9800GX2 cannot overlap memcpy and kernel execution?

I have a 9800GX2 card, which is of compute capacity 1.1, and according to deviceQuery form the 2.3 SDK, it supports “Concurrent copy and execution”. However, when I tried the simpleStream from the SDK, the result was:

Device name : GeForce 9800 GX2

CUDA Capable SM 1.1 hardware with 16 multi-processors

scale_factor = 1.0000

array_size = 16777216

memcopy: 23.92

kernel: 37.70

non-streamed: 61.32 (61.62 expected)

4 streams: 62.26 (43.68 expected with compute capability 1.1 or later)

It seems that memcopy and kernel execution are not overlapped. Can someone tell me why?

Here is the result from cuda profiler(only show the asynchronous memcpy and kernel):

method=[ memcpyDtoHasync ] gputime=[ 5986.496 ] cputime=[ 3.000 ]

method=[ memcpyDtoHasync ] gputime=[ 6027.520 ] cputime=[ 2.000 ]

method=[ memcpyDtoHasync ] gputime=[ 6027.776 ] cputime=[ 2.000 ]

method=[ memcpyDtoHasync ] gputime=[ 6028.480 ] cputime=[ 2.000 ]

method=[ _Z10init_arrayPiS_i ] gputime=[ 9357.216 ] cputime=[ 33343.000 ] occupancy=[ 0.667 ] gld_coherent=[ 32768 ] gld_incoherent=[ 524288 ] gst_coherent=[ 131072 ] gst_incoherent=[ 0 ]

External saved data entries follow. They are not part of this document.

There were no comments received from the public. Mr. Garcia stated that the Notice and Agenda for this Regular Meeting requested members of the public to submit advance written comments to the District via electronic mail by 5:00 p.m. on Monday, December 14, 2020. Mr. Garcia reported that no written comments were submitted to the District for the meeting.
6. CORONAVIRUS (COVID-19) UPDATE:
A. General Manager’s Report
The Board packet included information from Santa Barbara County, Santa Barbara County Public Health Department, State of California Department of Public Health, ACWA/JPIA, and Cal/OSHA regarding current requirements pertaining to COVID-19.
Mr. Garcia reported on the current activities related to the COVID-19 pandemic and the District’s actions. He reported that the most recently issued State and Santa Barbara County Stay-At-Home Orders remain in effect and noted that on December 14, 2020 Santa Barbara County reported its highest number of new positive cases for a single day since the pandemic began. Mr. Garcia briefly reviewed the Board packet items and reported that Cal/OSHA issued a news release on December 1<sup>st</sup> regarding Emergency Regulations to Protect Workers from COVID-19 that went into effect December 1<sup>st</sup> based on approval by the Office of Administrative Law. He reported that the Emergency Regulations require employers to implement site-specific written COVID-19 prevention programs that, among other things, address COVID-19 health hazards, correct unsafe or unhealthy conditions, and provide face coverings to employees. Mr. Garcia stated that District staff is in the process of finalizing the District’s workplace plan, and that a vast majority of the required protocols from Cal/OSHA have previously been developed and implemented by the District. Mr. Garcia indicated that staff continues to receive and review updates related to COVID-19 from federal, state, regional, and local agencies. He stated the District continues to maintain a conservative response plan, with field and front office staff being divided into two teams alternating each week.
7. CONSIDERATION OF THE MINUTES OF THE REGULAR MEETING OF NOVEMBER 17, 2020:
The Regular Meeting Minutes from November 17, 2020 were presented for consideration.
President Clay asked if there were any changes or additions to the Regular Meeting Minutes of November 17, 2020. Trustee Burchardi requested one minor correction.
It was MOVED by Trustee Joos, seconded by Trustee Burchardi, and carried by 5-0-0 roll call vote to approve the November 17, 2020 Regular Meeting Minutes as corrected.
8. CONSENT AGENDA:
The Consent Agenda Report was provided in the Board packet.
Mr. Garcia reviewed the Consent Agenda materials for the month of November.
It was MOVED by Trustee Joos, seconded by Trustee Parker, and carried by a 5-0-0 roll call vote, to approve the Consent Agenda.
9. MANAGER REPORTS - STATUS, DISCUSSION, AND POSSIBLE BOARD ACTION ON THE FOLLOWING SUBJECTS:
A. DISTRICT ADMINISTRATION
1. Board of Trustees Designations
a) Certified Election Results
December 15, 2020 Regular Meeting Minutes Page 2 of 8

method=[ _Z10init_arrayPiS_i ] gputime=[ 9352.864 ] cputime=[ 9366.000 ] occupancy=[ 0.667 ] gld_coherent=[ 32768 ] gld_incoherent=[ 524288 ] gst_coherent=[ 131072 ] gst_incoherent=[ 0 ]

method=[ _Z10init_arrayPiS_i ] gputime=[ 9363.552 ] cputime=[ 9376.000 ] occupancy=[ 0.667 ] gld_coherent=[ 32768 ] gld_incoherent=[ 524288 ] gst_coherent=[ 131072 ] gst_incoherent=[ 0 ]

method=[ _Z10init_arrayPiS_i ] gputime=[ 9349.312 ] cputime=[ 9363.000 ] occupancy=[ 0.667 ] gld_coherent=[ 32768 ] gld_incoherent=[ 524288 ] gst_coherent=[ 131072 ] gst_incoherent=[ 0 ]

If cputime means the time measured from cpu side, then the 4 asynchronous memcopy are really asynchronous. However the cpu time of the first init_array kernel seems to be the sum of itself and the 4 memcopy, which means the first init_array starts before all memcpy but the execution was serialized?

Can anyone help?

P.S. I am using CentOS 5.2 x86_64

I seems have found some clue. When running deviceQuery from the SDK, it shows:

Support host page-locked memory mapping: No

It seems my card does not support page-locked memory. Is this gpu related?

What’s weired is that, when running bandwidthtest from the SDK, pinned memory and pageable memory do make a difference:

Host to Device Bandwidth for Pinned memory

.

Transfer Size (Bytes) Bandwidth(MB/s)

33554432 2703.9

Quick Mode

Device to Host Bandwidth for Pinned memory

.

Transfer Size (Bytes) Bandwidth(MB/s)

33554432 2051.3

Host to Device Bandwidth for Pageable memory

.

Transfer Size (Bytes) Bandwidth(MB/s)

33554432 1337.9

Quick Mode

Device to Host Bandwidth for Pageable memory

.

Transfer Size (Bytes) Bandwidth(MB/s)

33554432 1101.8

Can anyone tell me whether my card support page-locked memory?

OK. I got the answer. when you want to overlap memcpy and kernel execution, you have to turn off cuda profiler!!!